The residual pattern layer 157 may be disposed between the inorganic pixel-defining layer 151 and the pixel electrodes AE1, AE2 and AE3. As described herein, in the display device 30, a temporary protective layer may be disposed between the inorganic pixel-defining layer 151 and the pixel electrodes AE1, AE2 and AE3 and then partially removed during the fabrication process. The portion of the temporary protective layer that is not removed may remain in the display device 10 in the form of a residual pattern layer 157. Accordingly, the residual pattern layers 157 disposed in the emission areas EA1, EA2, and EA3, respectively, may be located in contact with the emissive layers EL1, EL2 and EL3 between the inorganic pixel-defining layer 151 and the pixel electrodes AE1, AE2 and AE3.

In some embodiments, the residual pattern layer 157 may cover along the pixel electrodes AE1, AE2 and AE3. Referring to FIG. 10, the residual pattern layer 157 may include a first portion 157a overlapping the first portion AE11 of the first pixel electrode AE1, a second portion 157b overlapping the second portion AE12 of the first pixel electrode AE1, and a third portion 157c overlapping the third portion AE13 of the first pixel electrode AE1.

In some embodiments, the residual pattern layer 157 disposed on the first pixel electrode AE1 and the residual pattern layer 157 disposed on the second pixel electrode AE2 may be spaced apart from each other on the second surface 139b of the via layer 139.

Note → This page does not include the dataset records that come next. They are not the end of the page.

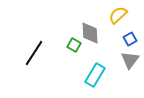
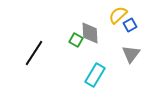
blue square: moved 14 px up
green square: moved 2 px right, 5 px up
gray triangle: moved 1 px right, 6 px up
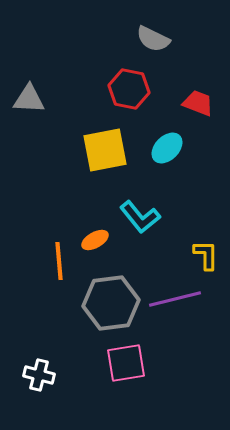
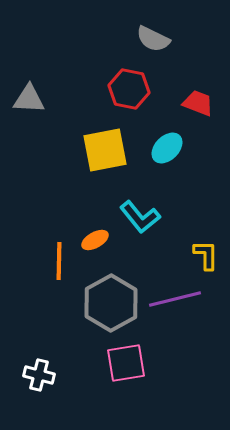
orange line: rotated 6 degrees clockwise
gray hexagon: rotated 22 degrees counterclockwise
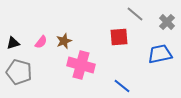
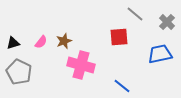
gray pentagon: rotated 10 degrees clockwise
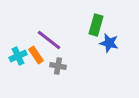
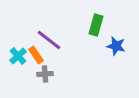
blue star: moved 7 px right, 3 px down
cyan cross: rotated 18 degrees counterclockwise
gray cross: moved 13 px left, 8 px down; rotated 14 degrees counterclockwise
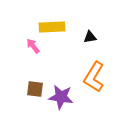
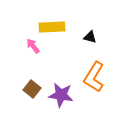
black triangle: rotated 24 degrees clockwise
brown square: moved 3 px left; rotated 30 degrees clockwise
purple star: moved 2 px up
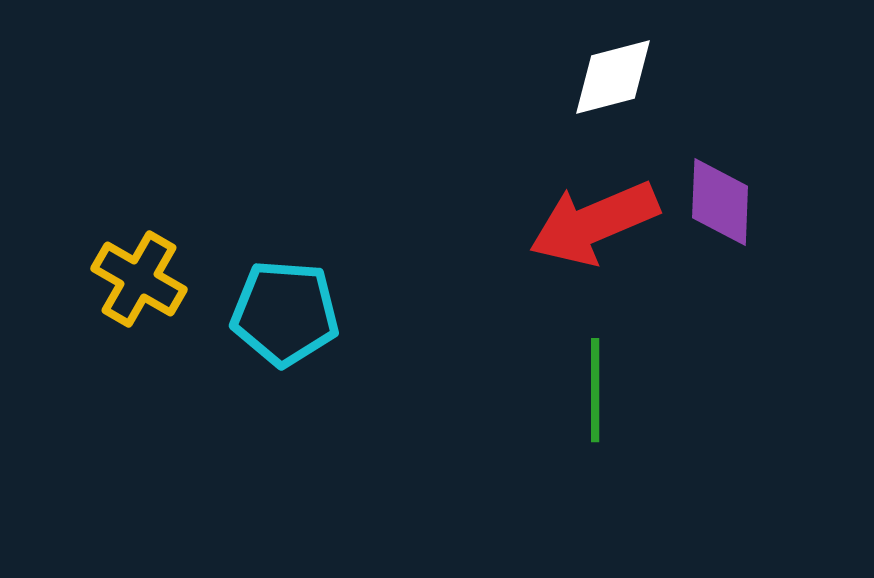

In some embodiments, the residual pattern layer 157 may include a step along the first inclined surface 139c of the first via layer 139. As described herein, the step included in the residual pattern layer 157 may be formed such that the step does not overlap with the tip TIP of the second bank layer 163.

While the invention has been particularly shown and described with reference to embodiments thereof, it will be understood by those of ordinary skill in the art that various changes in form and details may be made therein without departing from the spirit or scope of the invention as defined by the following claims.